Banking: This Disaster Was Guaranteed

Money-back assurances on subprime-linked securities are costing some leading banks billions

Although refund policies have long been standard practice for retailers, they've rarely been given for financial investments--and for good reason.

A closer look at the mortgage meltdown reveals Citigroup (C) and other big banks offered a type of money-back guarantee to buyers of nearly $100 billion of subprime mortgage-linked securities, according to a BusinessWeek analysis. Incredibly risky in retrospect, the refund policies were critical in the banks' push to keep a steady stream of money coming in during the peak years of the housing market from 2004 to 2006. But the myopic decision has been a central cause of the billions in losses that some banks are now reporting. Citi, which declined to comment, announced on Nov. 5 that it was on the hook for $25 billion worth of such deals.

The refunds are emblematic of the "What, me worry?" attitude that permeated the housing market. Everyone involved, from banks to borrowers to investors, convinced themselves they were taking little, if any, risk.

For the investors, at least, it was free money. In an effort to attract money-market funds--a new group of buyers for subprime-related securities--banks started putting guarantees on some products a few years ago. The deal appealed to the target audience, a conservative group seeking higher yields at low risk. After all, it was a no-lose situation. The funds didn't have to worry if the underlying mortgages started to look shaky since the banks agreed to pay back the investment plus interest, with few exceptions.

At the same time, the banks convinced themselves that it was a low-risk proposition. They figured the securities would at least maintain their value. And even if the investments did stumble modestly, the losses would be minimal and affect only the lowest tier of investments. So the banks never figured they'd have to make good on the refunds. "It sounds like there was so much hubris that they thought something bad couldn't happen," says Jack T. Ciesielski, publisher of The Analysts' Accounting Observer.

**Task item**
Continue the article on banks' money-back guarantees for subprime-linked securities, picking up after its final paragraph.

**Raw data**
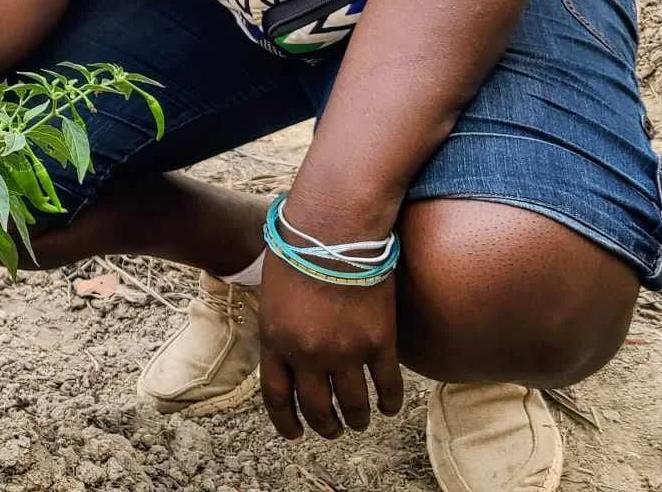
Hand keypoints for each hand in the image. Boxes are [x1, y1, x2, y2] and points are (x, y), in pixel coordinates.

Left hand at [258, 256, 404, 439]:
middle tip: (332, 430)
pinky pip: (387, 387)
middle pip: (316, 408)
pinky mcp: (379, 343)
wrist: (334, 226)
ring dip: (357, 418)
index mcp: (275, 340)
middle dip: (325, 425)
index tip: (295, 434)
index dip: (286, 422)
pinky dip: (389, 402)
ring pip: (353, 405)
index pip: (277, 397)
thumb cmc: (298, 246)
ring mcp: (344, 352)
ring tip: (359, 421)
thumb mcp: (273, 292)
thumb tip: (287, 351)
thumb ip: (279, 327)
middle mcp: (307, 354)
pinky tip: (389, 407)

**Answer for this exercise**
The refund policies came at a pivotal juncture in the housing market--the point at which the boom turned into a bubble. They allowed the banks to tap into a new pool of money, which in turn attracted more money from players already in the game, such as hedge funds.


Here's how it happened. Money-market funds eagerly bought up the short-term debt associated with the subprime-linked securities known as collateralized debt obligations (CDOs). The refund policies, technically known as "liquidity puts," were crucial. For instance, they allowed the credit rating agencies to bestow on the investments the same grade they gave the banks that backed them. That reassured the funds.

The CDO managers then used the borrowed money to fund their purchases; it was a cheap way to leverage the portfolio. Hedge funds salivated over that strategy, pouring billions more into CDOs. For example, two Bear Stearns (BSC) hedge funds now in bankruptcy relied on guarantees from Citi to raise $10 billion from money-market investors for three CDOs brand-named Klio, according to documents reviewed by BusinessWeek. It was all part of the massive machine that pumped more than $1 trillion into the housing market.

In the aftermath, analysts are increasingly worried about banks' hidden commitments on everything from credit-card debt to corporate loans. Warned Goldman Sachs (GS) analyst William F. Tanona in his Nov. 19 report on Citi, which rated the stock a sell: "Other off-balance-sheet items could be lurking."